Tuesday, June 29, 2010

Amazon.com goes down, good case study of consumer-facing transparency (or lack thereof)

One of the questions I received from the audience after my talk last week was about how B2C companies should handle downtime and transparency. Today we have a great case study, as Amazon.com was down/degraded for about three hours:
You often hear about Amazon Web Services having some downtime issues, but it’s rare to see Amazon.com itself have major issues. In fact, I can’t ever remember it happening the past couple of years. But that’s very much the case today as for the past couple of hours the service has been switching back and forth between being totally down and being up, but showing no products. (source)



The telling quote, and impression that appears to be prevalent across Twitter and other blogs that have picked up the story is this:
Obviously, Twitter is abuzz about this — though there’s no word from Amazon on Twitter yet about the downtime. Amazon Web Services, meanwhile, all seem to be a go, according to their dashboard. The mobile apps on the iPhone, iPad and Android devices are sort of working, but it doesn’t appear you can go to actual product pages.
Let's think about this from the perspective of the customer. They visit Amazon.com and see this:


They wonder what's going on. They question whether something is wrong with their computer. If they are technical enough they may visit the Amazon's Twitter account to see if there is anything going on (a whole lot of nothing):



Maybe the visitor is even more technical, and knows about the public health dashboard that Amazon offers for their AWS clients. Well, that again gives us the wrong impression (all green lights):



At this point the user is frustrated. She may hop on Twitter and search for something like "amazon down", which would show her that a lot of other people are also having the same problem. This would at least make her feel better. Otherwise she would be stuck, wondering what is going on, how long it'll last, and whether to try shopping someplace else.
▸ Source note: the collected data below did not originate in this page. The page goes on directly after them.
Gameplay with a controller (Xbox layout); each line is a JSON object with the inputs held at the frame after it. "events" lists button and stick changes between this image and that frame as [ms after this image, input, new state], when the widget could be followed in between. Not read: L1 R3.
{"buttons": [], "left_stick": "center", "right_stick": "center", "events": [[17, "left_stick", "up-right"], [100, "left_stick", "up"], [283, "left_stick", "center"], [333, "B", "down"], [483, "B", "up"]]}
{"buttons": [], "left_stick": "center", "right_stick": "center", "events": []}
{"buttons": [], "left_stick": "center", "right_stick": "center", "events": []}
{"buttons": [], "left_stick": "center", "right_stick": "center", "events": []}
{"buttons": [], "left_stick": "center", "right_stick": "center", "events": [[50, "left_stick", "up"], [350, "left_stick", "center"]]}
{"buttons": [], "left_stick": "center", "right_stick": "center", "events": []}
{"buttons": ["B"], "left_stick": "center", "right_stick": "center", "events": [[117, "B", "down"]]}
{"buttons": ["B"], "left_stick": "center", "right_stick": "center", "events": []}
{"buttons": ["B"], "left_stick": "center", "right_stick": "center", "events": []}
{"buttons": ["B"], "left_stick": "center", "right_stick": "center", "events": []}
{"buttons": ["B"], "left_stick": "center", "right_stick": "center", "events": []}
It turns out that Amazon did in fact put out an update about what was going on...in the well hidden Amazon services seller forum:




Realistically, Amazon doesn't go down very often, and for most people this is more of an annoyance than anything. I don't see Amazon customers losing trust in Amazon as a result of his incident. As Jesse Robbins put it:

They key here is that now Amazon has a lot less room for error. One more major downtime like this, especially within the year, will begin to eat away at the trust that customers have built for the service. To be proactive in avoiding that problem, and to give themselves more room for error, I would strongly advise Amazon to do the following:
  1. Put some sort of communication out within 24 hours acknowledging the issues.
  2. Put out a detailed postmortem, explaining what happened, and what they are doing to improve for the future.
  3. Improve your process around updating the public about amazon.com downtime. The Twitter account is a good start, and it's very promising that you put out a communication to the public. The problem is that the places your users looked for updates they saw nothing, and the forum you posted to very few users would ever think to check. I would launch a new public health dashboard focused on overall Amazon.com health (and make sure to host this outside of your infrastructure!), which would include the AWS health as a subset (or a simply link), along with other increasingly important elements of your company: Kindle download health, shipping health, etc.
  4. Implement the improvements discussed in the postmortem.

Other takeaways
  1. I'm feeling that transparency in the B2C world is rarely as critical as in B2B relationships. There are certainly cases where consumers are just as inconvenienced and frustrated when their services are down, but in terms of impact and revenue loss, the bar has to be much higher for B2B businesses. I also believe that consumers are much more forgiving of downtime, and won't require as much from a company when they go down. This will change however as consumers become more dependent on the cloud for their everyday lives.
  2. Amazon set the bar high for their AWS transparency. Users of those services automatically checked the existing communication channels, which is what you would want. Unfortunately Amazon did not set up a process to connect those two parts of the company.
  3. This also exposed the problem with having different processes and tools for different parts of your organization. Ideally there would be a central place for status across the entire amazon.com property. It's understandable that AWS is doing things a bit differently, but the consequence as we saw was that users waste time looking at the wrong place. This is something Rackspace has trouble with as well.